Erasmo Salomão/MS
Erasmo Salomão/MS

Não é obrigatório vacinar 100% da população para conter a covid-19, diz Ministério da Saúde

Pasta afirma que o imunizante chegará para todos os Estados brasileiros, Distrito Federal e municípios; País deverá contar com 140 milhões de doses da vacina até o primeiro semestre do ano que vem

Marcela Coelho, O Estado de S.Paulo

09 de outubro de 2020 | 20h00

O secretário executivo do Ministério da Saúde, Élcio Franco, disse em entrevista coletiva nesta sexta-feira, 9, que não há obrigatoriedade de se vacinar toda a população brasileira para conter a covid-19 quando o imunizante estiver disponível no País.

“Para se conter uma doença, não é obrigatório que se haja a vacinação de 100% da população. Cito como exemplo a vacina de Influenza, quando adquirimos anualmente 90 milhões de doses e realizamos a cobertura vacinal dos grupos de risco. Esses grupos (para a vacina da covid-19) estão sendo definidos por uma câmara técnica, com a comunidade científica, com os técnicos, que estão identificando os grupos prioritários, que serão aqueles que serão vacinados. Dessa forma, estaremos oferecendo segurança para a população, a vacina é para todos. Todos os Estados brasileiros, o Distrito Federal e vai chegar a todos os nossos municípios”, afirmou. 

Ele ainda destacou que a vacina será disponibilizada no Programa Nacional de Imunizações dentro dos princípios que regem o Sistema Único de Saúde (SUS): integralidade, equidade e universalidade. 

O secretário também falou que a pasta está em contato com vários desenvolvedores de possíveis vacinas para ter acesso ao primeiro imunizante disponível.

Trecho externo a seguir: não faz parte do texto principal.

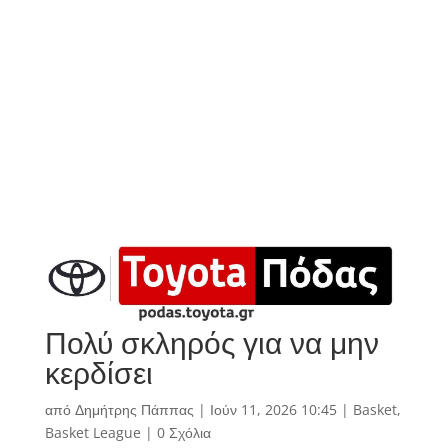
Πολύ σκληρός για να μην
κερδίσει
από
Δημήτρης Πάππας
|
Ιούν 11, 2026 10:45
|
Basket
,
Basket League
|
0 Σχόλια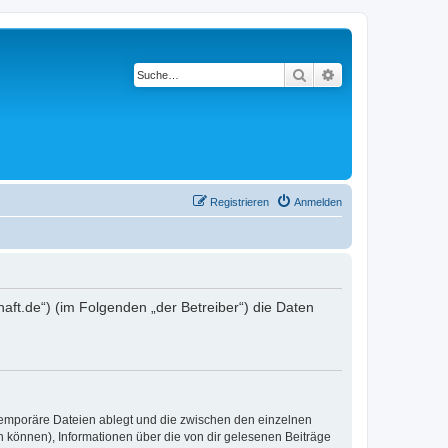
Suche
Erweiterte Suche
Registrieren
Anmelden
chaft.de“) (im Folgenden „der Betreiber“) die Daten
 temporäre Dateien ablegt und die zwischen den einzelnen
en können), Informationen über die von dir gelesenen Beiträge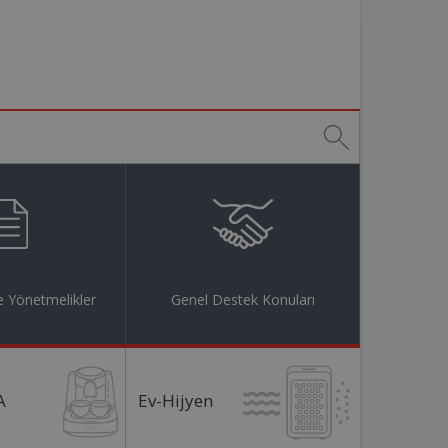
 Yönetmelikler
Genel Destek Konuları
A
Ev-Hijyen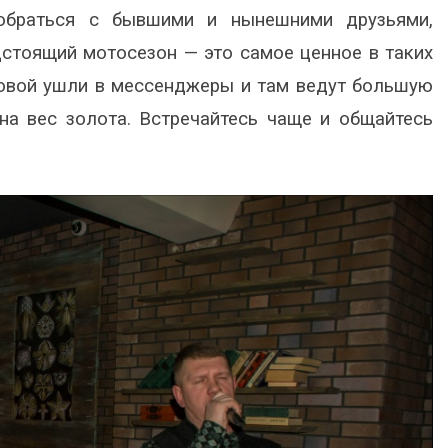
обраться с бывшими и нынешними друзьями,
дстоящий мотосезон — это самое ценное в таких
ловой ушли в мессенджеры и там ведут большую
на вес золота. Встречайтесь чаще и общайтесь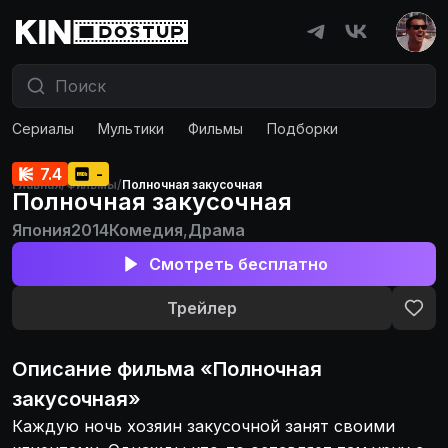
Сериалы
Мультики
Фильмы
Подборки
7.4
-
Главная
/
Фильмы
/
Полночная закусочная
Полночная закусочная
Япония
2014
Комедия
,
Драма
Смотреть бесплатно
Трейлер
Описание
фильма
«
Полночная
закусочная
»
Каждую ночь хозяин закусочной занят своими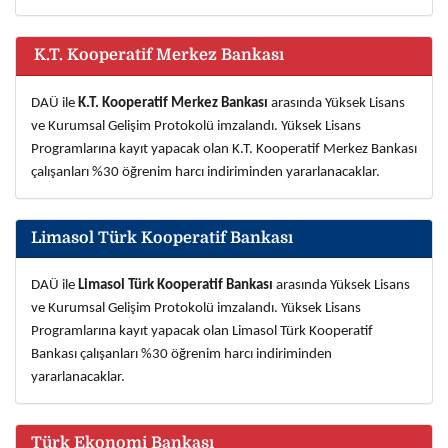
K.T. Kooperatif Merkez Bankası
DA
Ü ile
K.T. Kooperatif Merkez Bankası
arasında Yüksek Lisans
ve Kurumsal Gelişim Protokolü imzalandı. Yüksek Lisans
Programlarına kayıt yapacak olan K.T. Kooperatif Merkez Bankası
çalışanları %30 öğrenim harcı indiriminden yararlanacaklar.
Limasol Türk Kooperatif Bankası
DA
Ü ile
Limasol Türk Kooperatif Bankası
arasında Yüksek Lisans
ve Kurumsal Gelişim Protokolü imzalandı. Yüksek Lisans
Programlarına kayıt yapacak olan Limasol Türk Kooperatif
Bankası çalışanları %30 öğrenim harcı indiriminden
yararlanacaklar.
Türk Ekonomi Bankası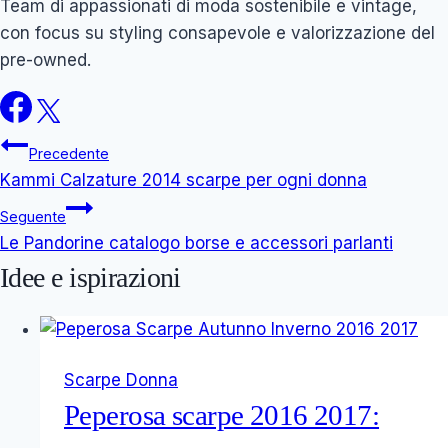
Team di appassionati di moda sostenibile e vintage,
con focus su styling consapevole e valorizzazione del
pre-owned.
Navigazione
Precedente
Kammi Calzature 2014 scarpe per ogni donna
articoli
Seguente
Le Pandorine catalogo borse e accessori parlanti
Idee e ispirazioni
Scarpe Donna
Peperosa scarpe 2016 2017: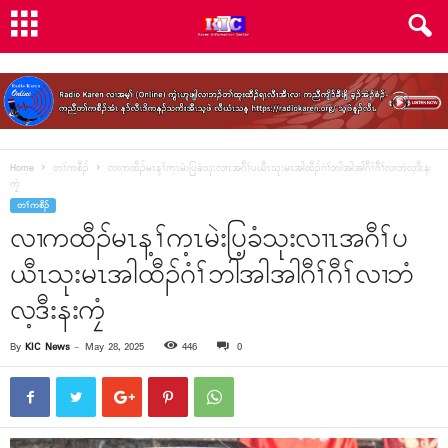
Home
တၢ်ကစီၣ်
လၢကထီၣ်မၤန့ၢ်က့ၤမဲးပြ့ခံသုးလၢၤအဂီၢ်ပယီၤသုးမၤအါထီၣ်ဂံၢ်ဘါအါအါဂီၢ်ဂီၢ်လၢဘံလ့ဒီးနး
ကၠံ
တၢ်ကစီၣ်
လၢကထီၣ်မၤန့ၢ်က့ၤမဲးပြ့ခံသုးလၢၤအဂီၢ်ပ
ယီၤသုးမၤအါထီၣ်ဂံၢ်ဘါအါအါဂီၢ်ဂီၢ်လၢဘံ
လ့ဒီးနးကၠံ
By
KIC News
-
May 28, 2025
446
0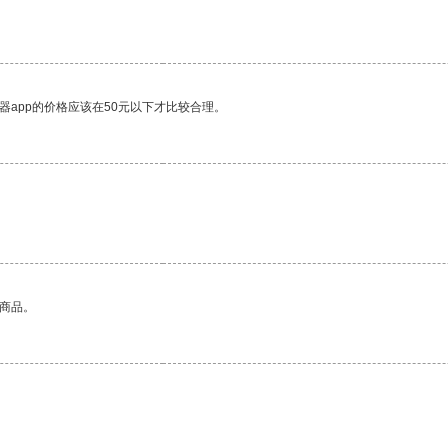
。
器app的价格应该在50元以下才比较合理。
的商品。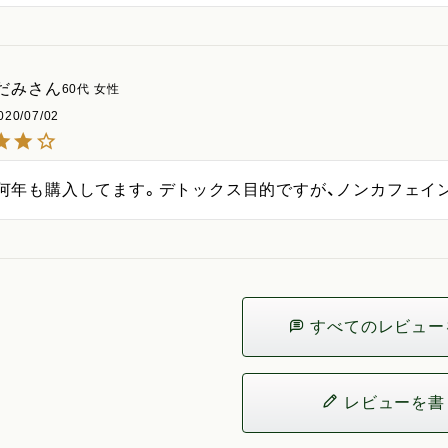
だみ
60代
女性
020/07/02
何年も購入してます。デトックス目的ですが、ノンカフェイ
すべてのレビュー
レビューを書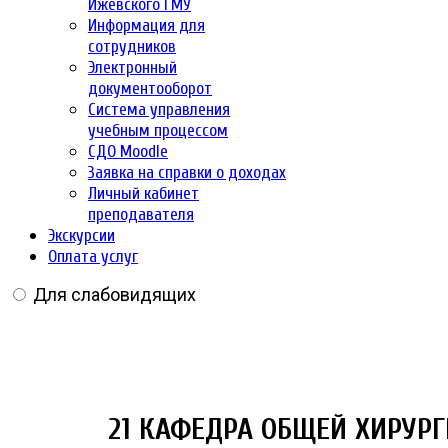
Ижевского ГМУ
Информация для
сотрудников
Электронный
документооборот
Система управления
учебным процессом
СДО Moodle
Заявка на справки о доходах
Личный кабинет
преподавателя
Экскурсии
Оплата услуг
Для слабовидящих
21 КАФЕДРА ОБЩЕЙ ХИРУР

"Permanecemos em contatos bilaterais não só com o Instituto Butantã, como também com outros institutos nacionais que buscam parcerias com laboratórios internacionais. Buscamos abrir oportunidade para termos acesso o quanto antes a uma vacina segura e eficaz. A vacina que ficar pronta primeiro com certeza será uma opção para adquirirmos, contratualizarmos, de acordo com a legislação brasileira". Ele reforçou, no entanto, que a aprovação de qualquer uma das vacinas depende da Agência Nacional de Vigilância Sanitária (Anvisa).

Nesta sexta, o governador de São Paulo, João Doria, disse que tem um "plano B" para a disponibilização nacional de doses da coronavac, caso não receba aporte financeiro do Ministério da Saúde para a distribuição do imunizante, que está em fase de testes em voluntários e é uma parceria do Instituto Butantã com a chinesa Sinovac.

Doria confirmou que tem recebido a visita de deputados, senadores e governadores de outros Estados, que já estariam interessados em adquirir a vacina. Ele afirmou ainda que terá uma reunião "definitiva" com representantes do Ministério da Saúde para decidir se a pasta irá adquirir ou não as doses da vacina e a subsequente distribuição pelo SUS. 

País receberá 140 milhões de doses da vacina contra o coronavírus

Na última quinta-feira, 8, o Ministério da Saúde anunciou que o País deverá contar com 140 milhões de doses da vacina contra o coronavírus até o primeiro semestre do ano que vem.

Por meio do programa Covax Facility, da Organização Mundial da Saúde, serão recebidas cerca de 40 milhões de doses para 10% da população, o que equivale a cerca de 20 milhões de pessoas - em caso de vacinas que necessitem de duas doses. As outras 100 milhões virão do acordo com o laboratório AstraZeneca, que desenvolve o imunizante em parceria com a Universidade de Oxford.

O governo federal reforçou que a previsão de começar a imunizar a população continua para o primeiro trimestre de 2021, considerando os prognósticos, acompanhamento e escala produtiva que está se desenhando, mas lembrou que “existe uma possibilidade de atraso”. O plano de estratégia de vacinação está em estudo e deve ser divulgado entre novembro e dezembro.